Introduction | In this lecture, we will discuss a variety of general issues in program simplification. It introduces no new Python programming features, but instead steps back to provide a perspective on one very important programming skill that all competent programmers must acquire. Sometimes simplifying a program is the only way to comprehend it, and hence debug it. Finally, this lecture shows that programs themselves can be studied and manipulated in a formal way (just as expressions are manipulated in algebra). |
Simplification |
We can use the laws of algebra to tell whether two forms are equivalent: using
either one produces the same result.
Thus, equivalence is a mathematical topic.
But as programmers, we must judge which form (the simpler one) to use in our
programs.
The simplest program is the one that is easiest to read, debug, and maintain.

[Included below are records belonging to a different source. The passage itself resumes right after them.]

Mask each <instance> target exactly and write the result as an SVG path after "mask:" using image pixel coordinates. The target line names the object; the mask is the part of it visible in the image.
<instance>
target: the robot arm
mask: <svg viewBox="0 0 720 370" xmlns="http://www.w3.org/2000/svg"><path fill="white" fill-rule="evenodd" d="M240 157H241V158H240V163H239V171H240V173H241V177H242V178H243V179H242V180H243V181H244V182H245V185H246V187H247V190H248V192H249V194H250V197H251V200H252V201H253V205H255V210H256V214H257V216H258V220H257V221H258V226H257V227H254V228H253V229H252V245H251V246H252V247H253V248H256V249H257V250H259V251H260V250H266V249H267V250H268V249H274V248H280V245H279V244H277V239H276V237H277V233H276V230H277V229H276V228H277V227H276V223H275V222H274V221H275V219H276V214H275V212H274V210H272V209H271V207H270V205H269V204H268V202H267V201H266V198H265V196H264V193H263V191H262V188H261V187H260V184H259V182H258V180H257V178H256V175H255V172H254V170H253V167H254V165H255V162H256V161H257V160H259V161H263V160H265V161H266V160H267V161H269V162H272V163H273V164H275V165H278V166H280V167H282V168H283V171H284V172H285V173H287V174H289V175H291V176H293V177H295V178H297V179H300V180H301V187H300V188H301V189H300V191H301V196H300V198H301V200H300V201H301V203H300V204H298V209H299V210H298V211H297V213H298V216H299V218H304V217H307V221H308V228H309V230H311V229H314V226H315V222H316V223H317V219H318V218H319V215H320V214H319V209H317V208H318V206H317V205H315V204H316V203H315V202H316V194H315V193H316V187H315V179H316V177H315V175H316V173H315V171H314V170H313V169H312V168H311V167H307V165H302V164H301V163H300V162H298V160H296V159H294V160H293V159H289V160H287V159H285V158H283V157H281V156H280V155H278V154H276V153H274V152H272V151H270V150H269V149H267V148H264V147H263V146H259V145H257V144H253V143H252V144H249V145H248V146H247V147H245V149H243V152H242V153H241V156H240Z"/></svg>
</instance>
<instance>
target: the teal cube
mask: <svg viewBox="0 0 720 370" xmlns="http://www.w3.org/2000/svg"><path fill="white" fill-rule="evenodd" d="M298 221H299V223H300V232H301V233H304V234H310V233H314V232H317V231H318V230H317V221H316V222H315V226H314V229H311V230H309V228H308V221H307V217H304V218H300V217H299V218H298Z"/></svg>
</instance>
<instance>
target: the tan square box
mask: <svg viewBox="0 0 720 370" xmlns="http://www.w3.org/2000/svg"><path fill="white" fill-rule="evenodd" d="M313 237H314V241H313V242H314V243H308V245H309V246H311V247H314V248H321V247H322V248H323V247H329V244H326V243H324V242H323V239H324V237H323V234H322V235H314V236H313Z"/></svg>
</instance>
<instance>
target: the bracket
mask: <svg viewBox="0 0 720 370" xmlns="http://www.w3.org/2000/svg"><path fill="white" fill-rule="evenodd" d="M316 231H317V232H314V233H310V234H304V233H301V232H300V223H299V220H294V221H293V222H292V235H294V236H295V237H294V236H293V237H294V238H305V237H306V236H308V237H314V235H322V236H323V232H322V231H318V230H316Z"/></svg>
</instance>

Thus, simplicity is a psychological topic. As a rule of thumb, smaller forms are often easier to understand (although sometimes a bit ofredundancy makes forms easier to understand: smtms lss s nt mr). In this section we will examine three kinds of algebras for proving equivalences
|
Boolean Algebra | Boolean Algebra concerns equivalences involving the bool type and the logical operators. The following is a list of useful laws (theorems, if you will) of Boolean Algebra. The most practical law is DeMorgan's law: one form explains how to simplify the negation of a conjunction (and) and the other form explains how to simplify the negaion of a disjunction (or). |
We can easily prove laws in Boolean Algebra by trying every combination of
the True and False values for each of the variables.
For example, to prove the conjunctive version of DeMorgan's law, we can start
with the following table of values, called a truth table.
Here we list all the variables in the leftmost columns, and the two
expressions -which we hope to prove equivalent- in the rightmost columns.
We then fill in each column by just computing the values of the expressions (using the semantics of the operators and our knowledge of evaluating expressions: e.g., operator precedence and associativity).
The law is proved if the columns under the two expressions always contain the same pair of values on each line. This means that for every pair of operands, the expressions compute the same result, so the expression are equivalent and thus interchangable in our code. This approach also illustrates a divide and conquer strategy to proofs: we divide the complicated proof into four different parts (each a line in the truth table); each line is easy to verify by pure calculation; once we verify all of the lines, we have verified the entire proof. |
Relational Algebra |
Relational Algebra concerns equivalances mostly involving the int and
float types and the numeric and relational operators.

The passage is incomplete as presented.